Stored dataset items
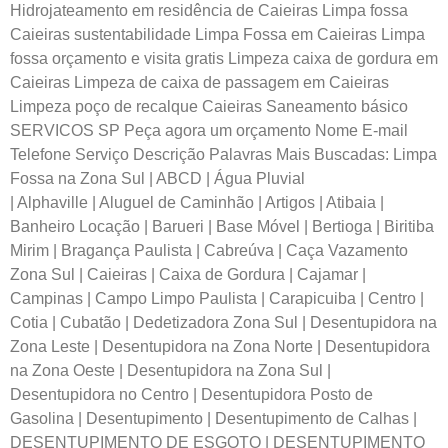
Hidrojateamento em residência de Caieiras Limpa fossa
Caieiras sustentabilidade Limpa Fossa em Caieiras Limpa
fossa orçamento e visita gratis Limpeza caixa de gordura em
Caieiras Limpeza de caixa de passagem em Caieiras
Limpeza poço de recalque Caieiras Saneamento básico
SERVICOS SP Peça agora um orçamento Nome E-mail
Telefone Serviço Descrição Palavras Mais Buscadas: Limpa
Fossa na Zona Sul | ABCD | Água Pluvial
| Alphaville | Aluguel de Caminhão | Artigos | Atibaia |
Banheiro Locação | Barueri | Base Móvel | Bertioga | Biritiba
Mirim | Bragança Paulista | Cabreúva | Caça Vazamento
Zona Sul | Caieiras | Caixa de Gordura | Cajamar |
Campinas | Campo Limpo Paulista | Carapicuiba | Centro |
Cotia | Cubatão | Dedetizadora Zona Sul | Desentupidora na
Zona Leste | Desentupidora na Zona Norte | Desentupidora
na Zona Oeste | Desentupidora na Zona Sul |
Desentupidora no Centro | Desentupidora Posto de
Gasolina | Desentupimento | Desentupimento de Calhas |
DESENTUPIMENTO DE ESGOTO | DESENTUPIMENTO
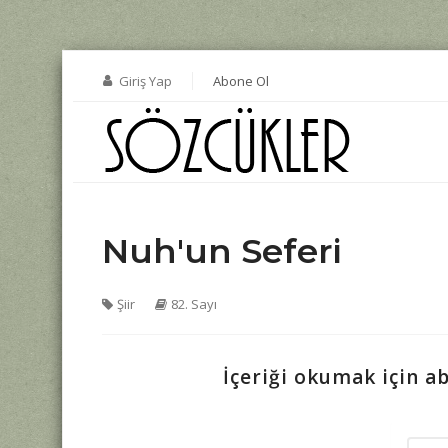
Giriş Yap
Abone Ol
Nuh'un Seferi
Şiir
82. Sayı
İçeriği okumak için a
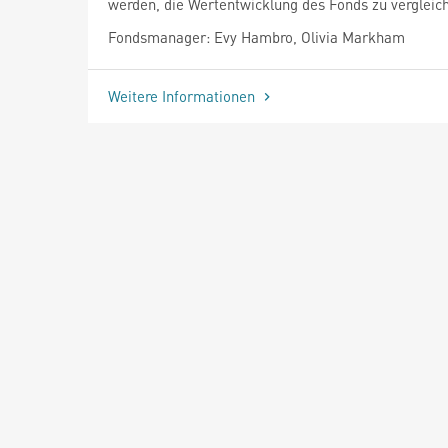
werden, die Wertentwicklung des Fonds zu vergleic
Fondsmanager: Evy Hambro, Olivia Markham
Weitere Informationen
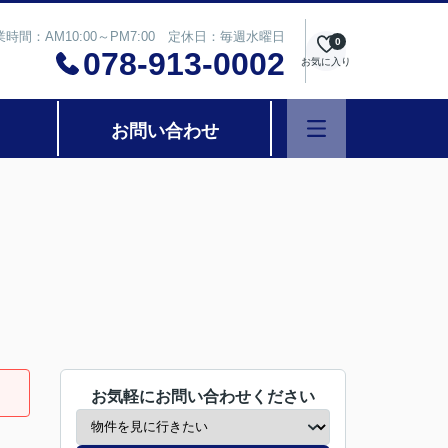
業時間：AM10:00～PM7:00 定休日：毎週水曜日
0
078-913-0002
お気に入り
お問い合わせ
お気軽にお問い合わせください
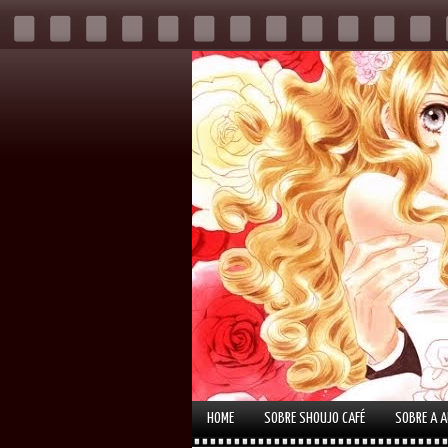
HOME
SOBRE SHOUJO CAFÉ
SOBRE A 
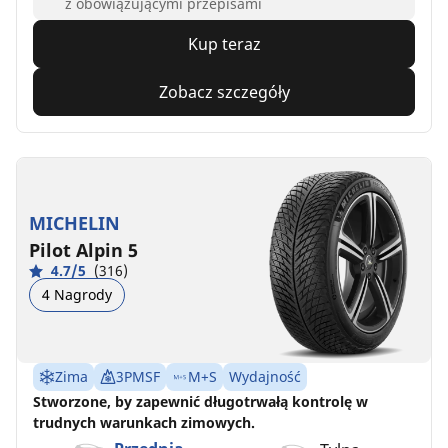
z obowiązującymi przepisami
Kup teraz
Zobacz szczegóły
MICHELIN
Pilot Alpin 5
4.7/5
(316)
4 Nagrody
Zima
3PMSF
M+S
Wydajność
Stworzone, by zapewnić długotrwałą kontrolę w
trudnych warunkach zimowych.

• WHAT YOU WILL DO: Print every record exactly without the images.

• SOLUTION TO THIS TASK:
Hidrojateamento em residência de Caieiras Limpa fossa
Caieiras sustentabilidade Limpa Fossa em Caieiras Limpa
fossa orçamento e visita gratis Limpeza caixa de gordura em
Caieiras Limpeza de caixa de passagem em Caieiras
Limpeza poço de recalque Caieiras Saneamento básico
SERVICOS SP Peça agora um orçamento Nome E-mail
Telefone Serviço Descrição Palavras Mais Buscadas: Limpa
Fossa na Zona Sul | ABCD | Água Pluvial
| Alphaville | Aluguel de Caminhão | Artigos | Atibaia |
Banheiro Locação | Barueri | Base Móvel | Bertioga | Biritiba
Mirim | Bragança Paulista | Cabreúva | Caça Vazamento
Zona Sul | Caieiras | Caixa de Gordura | Cajamar |
Campinas | Campo Limpo Paulista | Carapicuiba | Centro |
Cotia | Cubatão | Dedetizadora Zona Sul | Desentupidora na
Zona Leste | Desentupidora na Zona Norte | Desentupidora
na Zona Oeste | Desentupidora na Zona Sul |
Desentupidora no Centro | Desentupidora Posto de
Gasolina | Desentupimento | Desentupimento de Calhas |
DESENTUPIMENTO DE ESGOTO | DESENTUPIMENTO
Giriş Yap
Abone Ol
Nuh'un Seferi
Şiir
82. Sayı
İçeriği okumak için a
werden, die Wertentwicklung des Fonds zu vergleic
Fondsmanager: Evy Hambro, Olivia Markham
Weitere Informationen
業時間：AM10:00～PM7:00 定休日：毎週水曜日
0
078-913-0002
お気に入り
お問い合わせ
お気軽にお問い合わせください
HOME
SOBRE SHOUJO CAFÉ
SOBRE A 
z obowiązującymi przepisami
Kup teraz
Zobacz szczegóły
MICHELIN
Pilot Alpin 5
4.7/5
(316)
4 Nagrody
Zima
3PMSF
M+S
Wydajność
Stworzone, by zapewnić długotrwałą kontrolę w
trudnych warunkach zimowych.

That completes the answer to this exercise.